### Tasks for this exercise:
(a) Copy the passage of the expense report fraud article starting with "The average loss from an" and going on through "time committing it.", renaming "executives" as "business leaders" each time it appears.
(b) Carry the article on preventing expense report fraud further from the point where it stops.

### Selected passage:
4 ways to prevent expense report fraud

The average loss from an expense report reimbursement scheme is $152,000, according to the 2022 Report to the Nations by the Association of Certified Fraud Examiners.1

Possible internal fraud is a real concern for many executives, regardless of organizational size. High-profile cases in the news point to asset misappropriation, commercial credit card abuse, and other examples of employee fraud that would alarm any organization. But more subtle forms of fraud, like exaggerated business expense reporting, can have a significant impact on an organization’s bottom line if left unchecked. In fact, employee fraud is one of the most costly liabilities an organization can have.

According to a recent survey by Webexpenses, employee expense fraud is on the rise — and employees are having quite an easy time committing it.

Let’s look at how employees commit expense fraud

There are many ways employees can commit expense report fraud — and it’s easier than you might think. According to the Association of Certified Fraud Examiners (ACFE), attempts to commit expense report fraud are regarded as fraud schemes. These schemes fall into one of four categories:

Mischaracterized expense schemes

This type involves requesting reimbursement for an expense that isn’t business related. Examples include:

  • Submitting all or parts of personal travel as a business trip, such as hotel stays that include family members
  • Claiming dinner with a friend as a business development expense

Overstated expense schemes

This type involves inflating the cost of actual expenses. Examples include:

  • Exaggerating out-of-pocket expenses that don’t require a receipt
  • Rounding up mileage claims

Fictitious expense schemes

This type involves submitting a claim for an expense that was not incurred. Examples include:

  • Falsifying expense reports and attaching either fake receipts generated from the web or doctored receipts
  • Submitting an expense for a purchased item that was later refunded

Multiple reimbursement schemes

This type involves submitting a single expense for reimbursement multiple times. Examples include:

  • Submitting a claim for a product or service in January and then again in March
  • Having multiple receipts/proof of payment for a single expense and submitting them at different times

The key to getting away with expense report fraud lies in its subtleness. Often, the expenses are relatively small. The claims fall through the cracks and raise no red flags.

But these small expenses can quickly add up, leading to a significant impact to your organization’s bottom line. According to the 2022 Report to the Nations, the ACFE reports that the average loss from expense reimbursement schemes is $152,000 and generally lasts for 18 months before being noticed.1

How to minimize expense report fraud

Travel and expenses (T&E) is a considerable operational cost — upwards of 10% of an organization’s budget. With such a large percentage of the budget devoted to T&E, expense management is more significant than ever. These steps can help rein in T&E and keep these expenses under control.

1. Implement a corporate card program.

Implementing a corporate card program and mandating its use is the first step in controlling T&E. Corporate cards provide visibility into expenses, help control expenses and make reconciliation easier.

### Data provided:

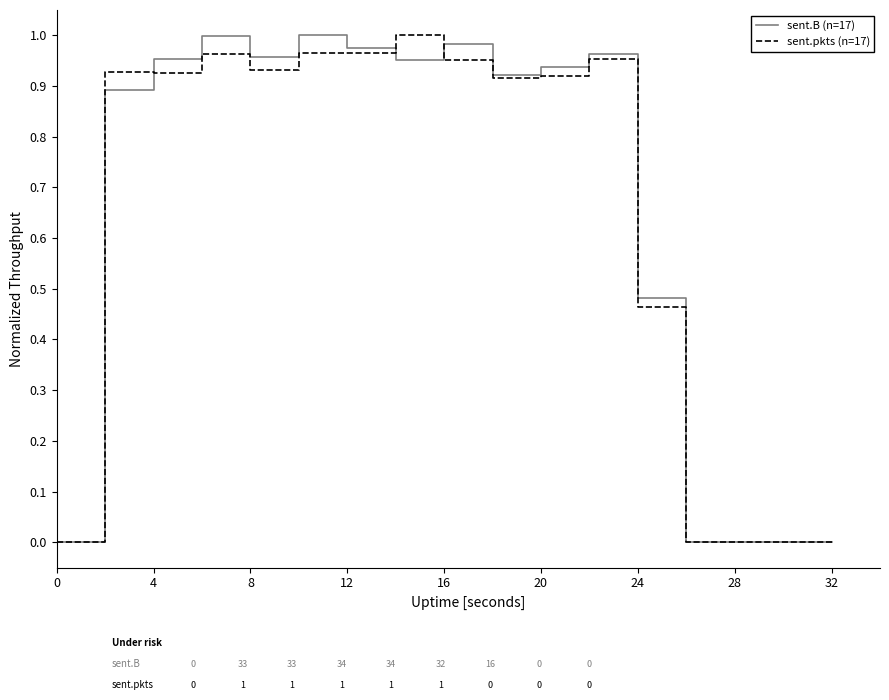

True or false: sent.B (n=17) and sent.pkts (n=17) intersect in this chart.

True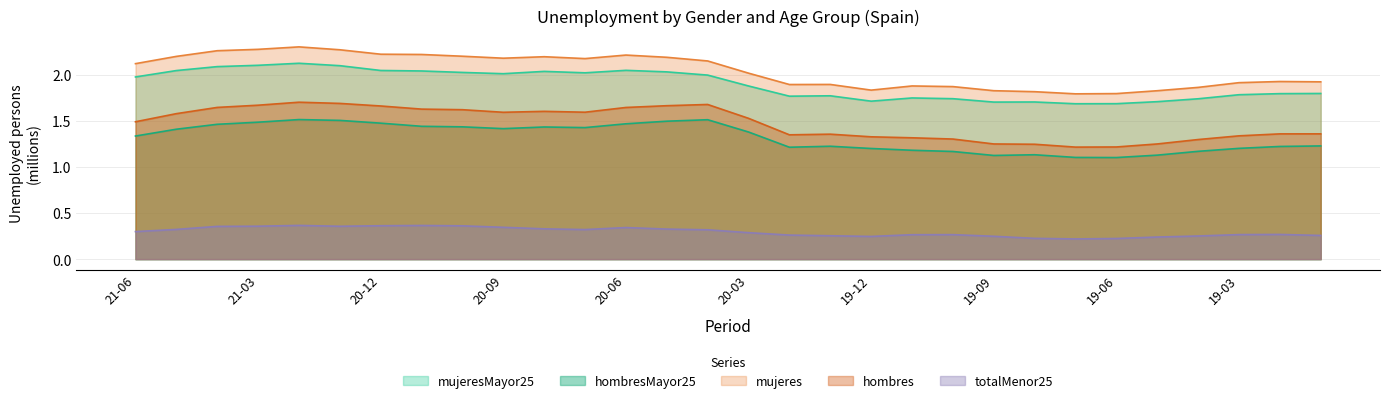

True or false: mujeres has a value of 1.8 at 19-08.

True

### Answers to each task:
(a)
The average loss from an expense report reimbursement scheme is $152,000, according to the 2022 Report to the Nations by the Association of Certified Fraud Examiners.1

Possible internal fraud is a real concern for many business leaders, regardless of organizational size. High-profile cases in the news point to asset misappropriation, commercial credit card abuse, and other examples of employee fraud that would alarm any organization. But more subtle forms of fraud, like exaggerated business expense reporting, can have a significant impact on an organization’s bottom line if left unchecked. In fact, employee fraud is one of the most costly liabilities an organization can have.

According to a recent survey by Webexpenses, employee expense fraud is on the rise — and employees are having quite an easy time committing it.

(b)
Mandating that your employees pay with corporate cards whenever possible will give you more control over spending. Corporate credit card programs allow you to set spending parameters based on an individual’s job duties and budgets.

2. Create an expense management policy.

To safeguard against misuse, implement a well-defined expense management policy with your corporate card program. This policy should be simple and clearly articulate allowable expenses.

Communicate your expense management policy broadly and train your employees on it often. When your employees understand the budgets, limitations and the reasons they are in place, they are more likely to make responsible decisions.

3. Institute a review and approval process for all expense reports.

Everyone’s expense reports should be reviewed and approved before processing. A review process helps ensure that expenses are business-related and that your employees comply with your expense reporting policies and procedures. Employees who know their expense reports will be reviewed are more apt to be careful with their spend.

4. Invest in technologies to help automate expense reporting.

Automation can provide insight into your organization’s T&E spend, streamline manual processes, reduce errors and improve expense policy adherence. Policy rules can be built into an expense management tool, helping uncover spending patterns and identify possible expense account fraud.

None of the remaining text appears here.